Deepening attention mechanisms: Further deepening attention mechanisms beyond ATT++, enabling the network to model more complex piece interaction relationships.

Application of Graph Neural Networks: Modeling the board as a graph structure, using Graph Neural Networks (GNN) for position evaluation. Graph nodes represent pieces, edges represent relationships between pieces (attack, defense, control, etc.).

Mixed-precision training: Using mixed-precision training (FP16/FP32 mix) to accelerate the NNUE network training process.

Federated learning: Multiple parties train local models using their own game data, then aggregate model parameters to obtain a global model. This approach can utilize more training data while protecting data privacy.

5.2 Reform Directions for Search Architecture

Xiangqi engine search architecture may follow the following reform directions:

Neural-network-guided search: Using the strategy output (move probabilities) of the neural network to guide move ordering in search, improving search efficiency.

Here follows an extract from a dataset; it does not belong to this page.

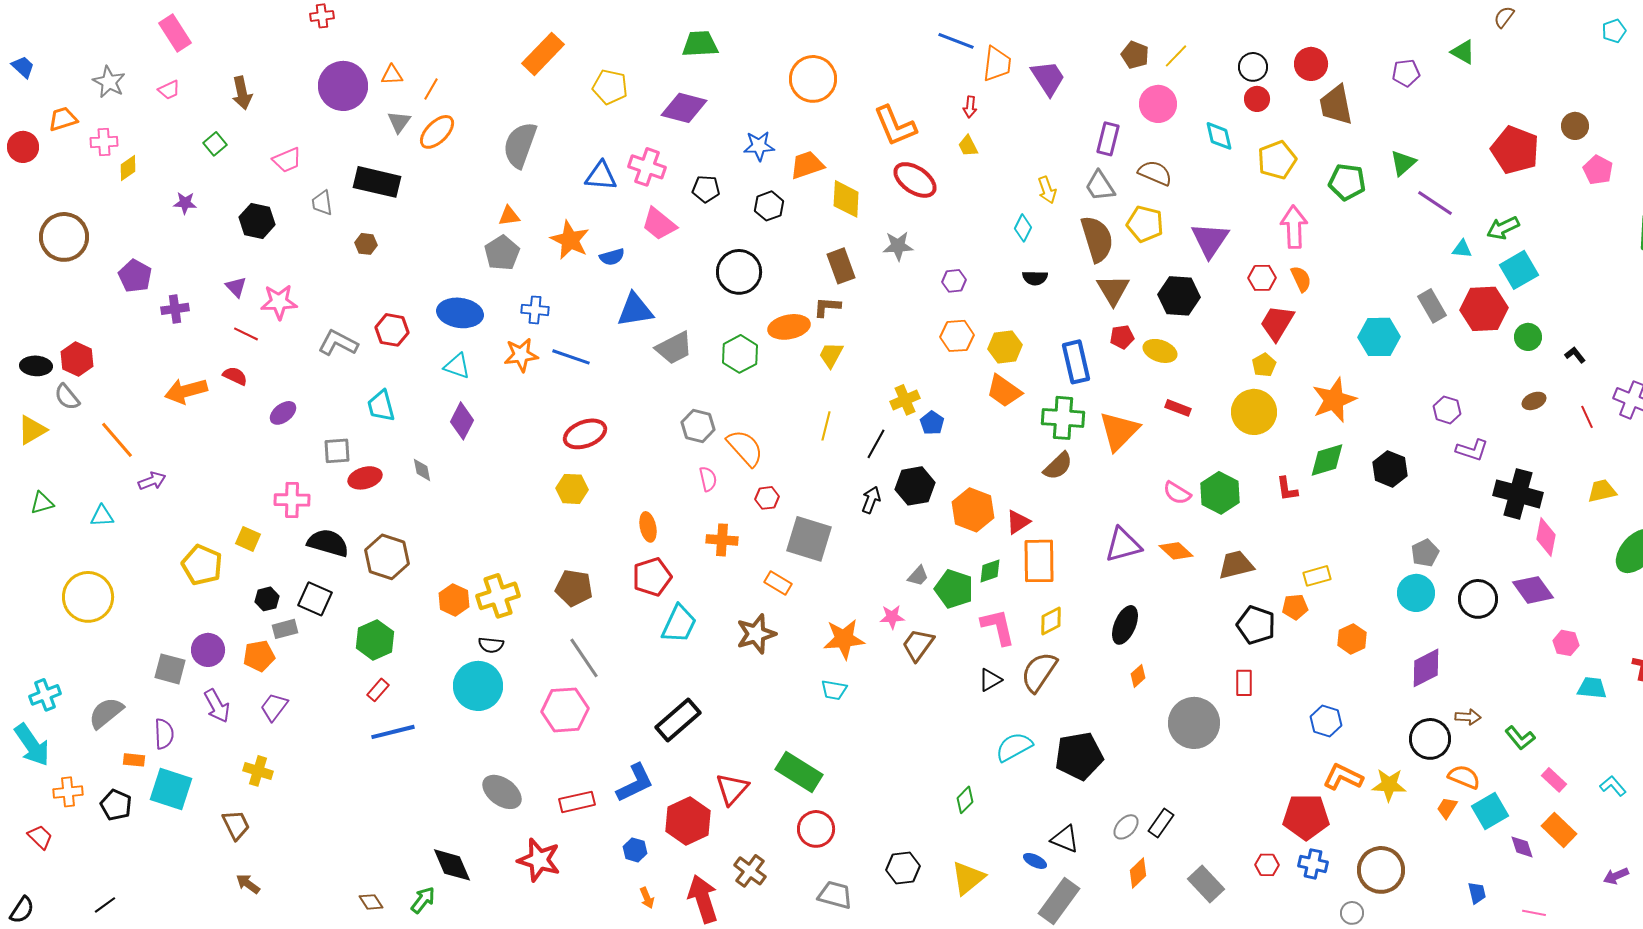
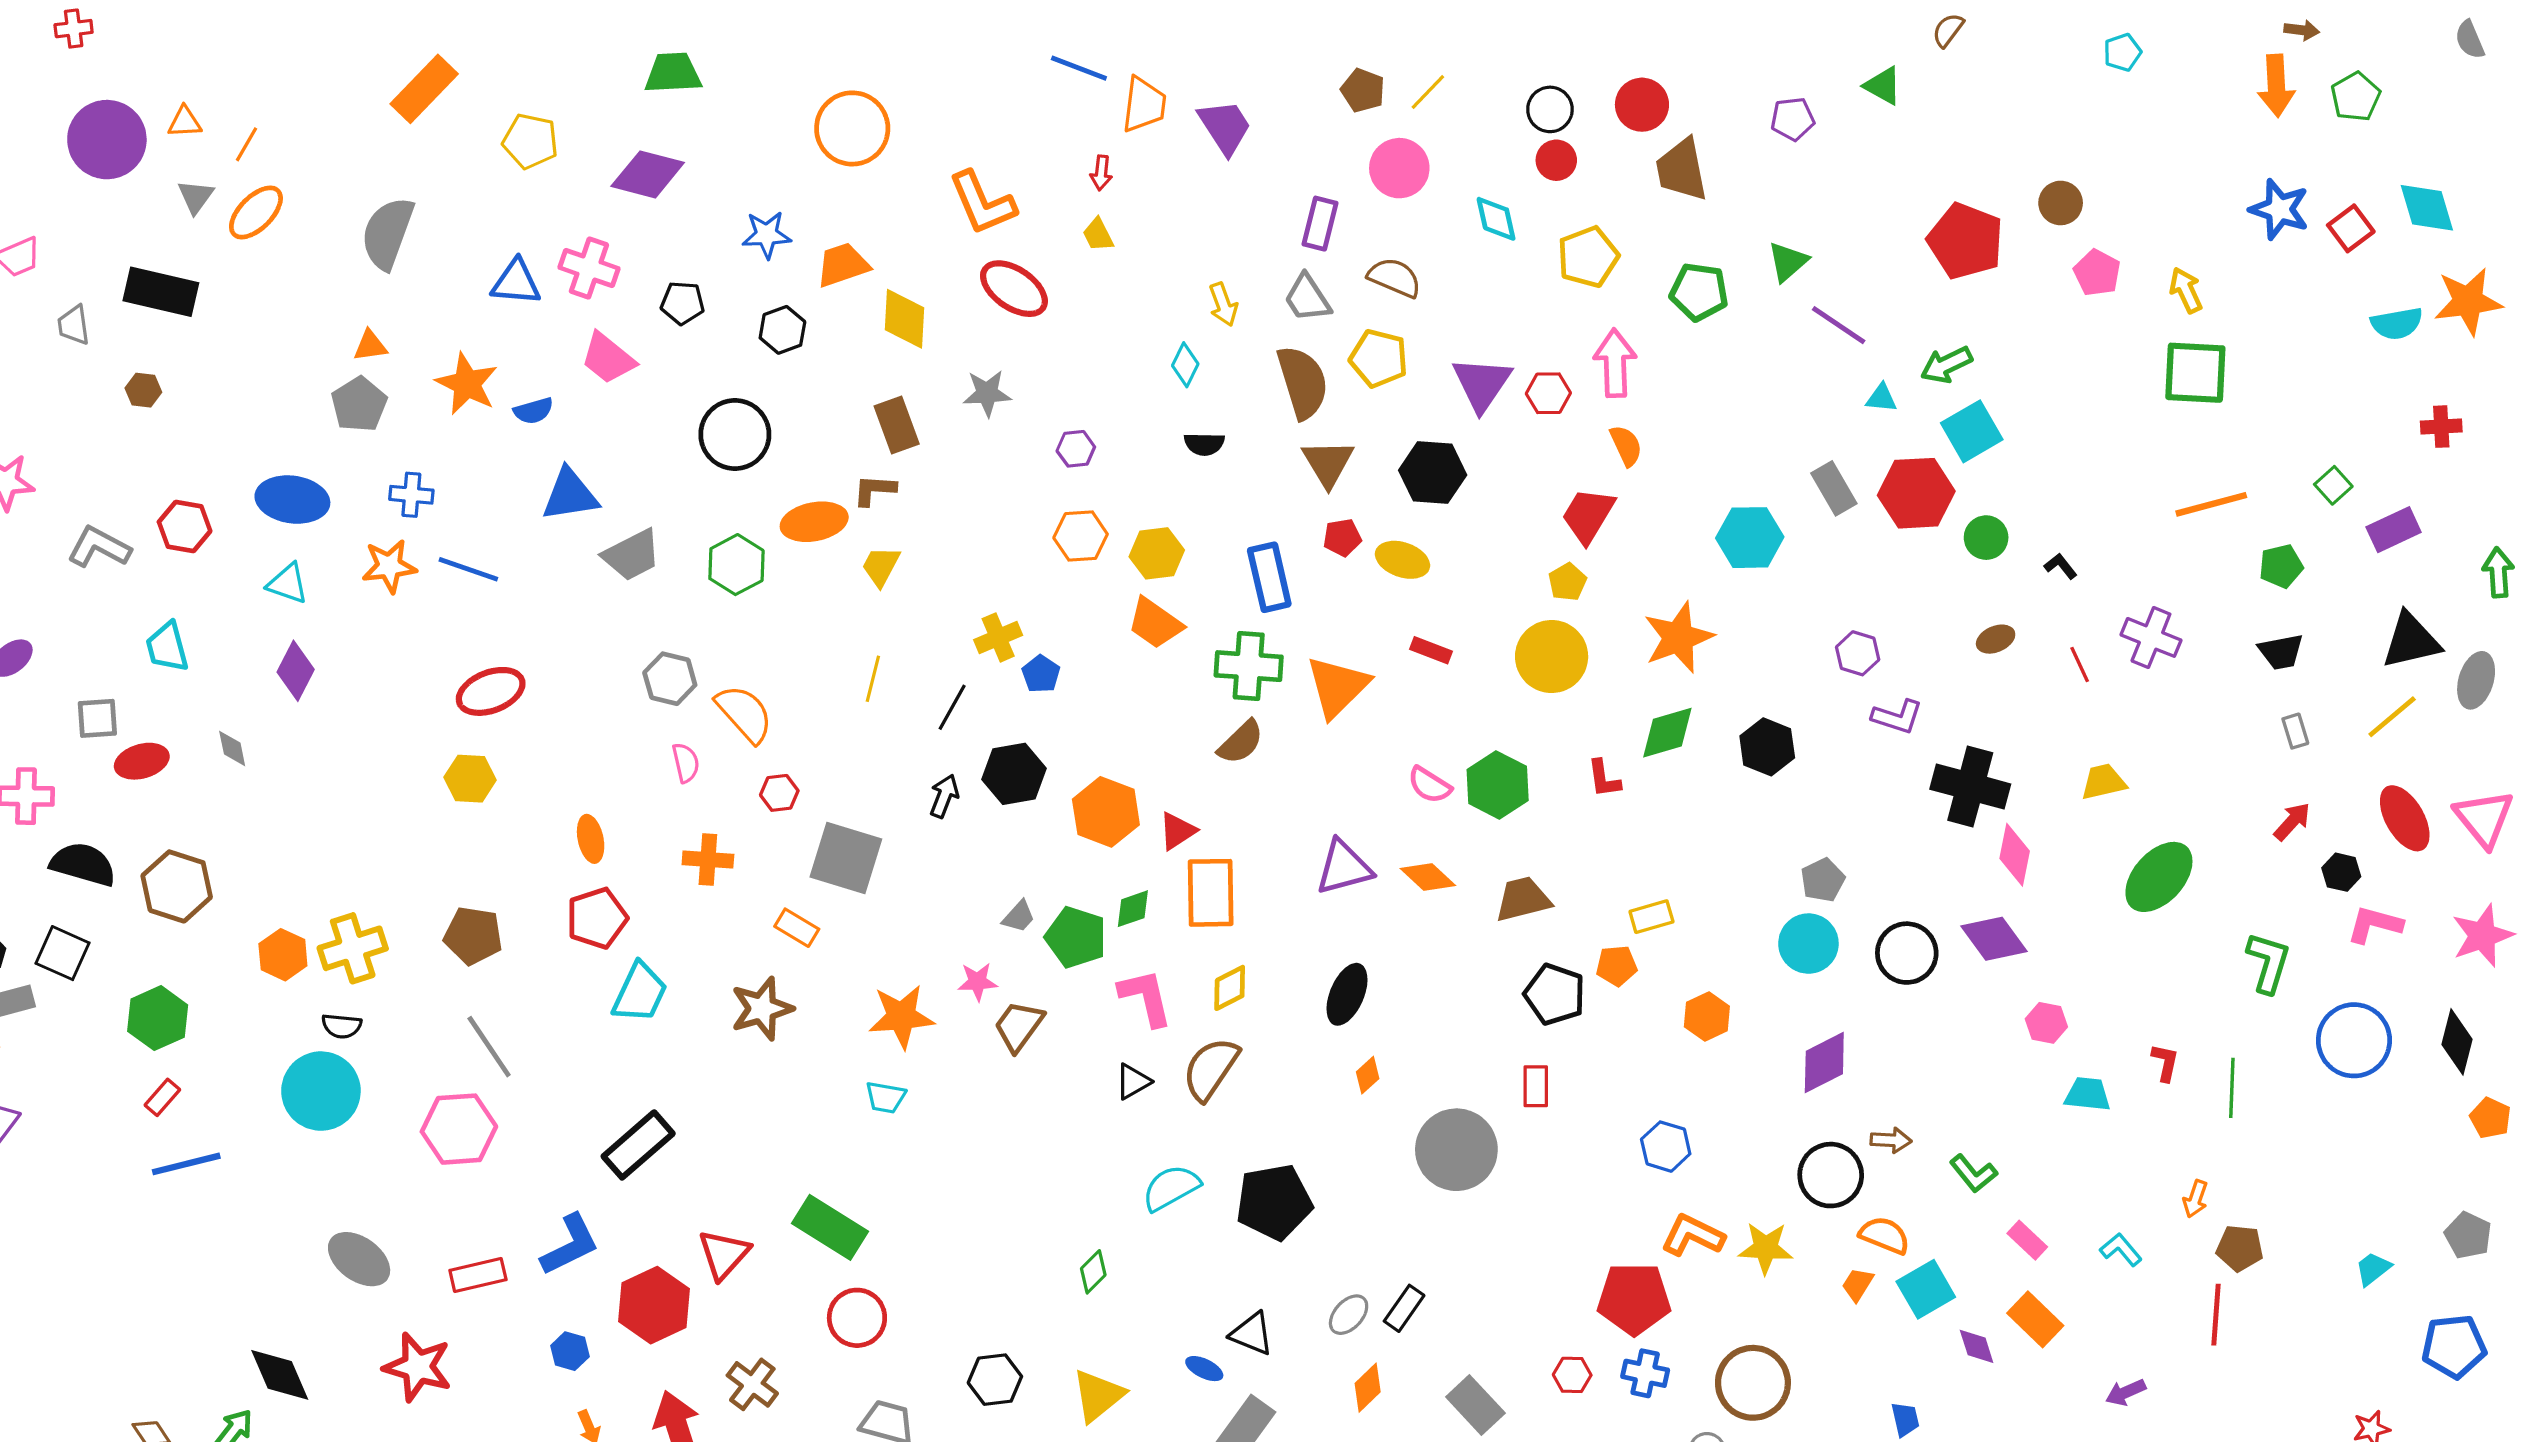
red hexagon: (1262, 278) -> (1548, 393), moved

Self-play data for search guidance: Using game data generated from self-play to train move prediction models, accelerating search decisions.

Standardization of distributed search: Establishing standardized distributed search protocols, enabling different engines to collaborate in a distributed environment.

5.3 Improvement Directions for Human-Computer Interaction

Xiangqi engine human-computer interaction can be improved in the following directions:

Natural language interaction: Interacting with the engine through natural language (rather than UCCI commands). Users can ask the engine for analysis results through natural conversation.

Visualized analysis: In addition to text-format evaluations and variations, the engine can provide visualized analysis results (such as heatmaps, evaluation trend charts, etc.).

Personalized analysis: The engine provides personalized analysis and suggestions based on the user’s historical game data.

Collaborative analysis: Multiple users can share the same engine analysis session online for discussion and collaborative analysis.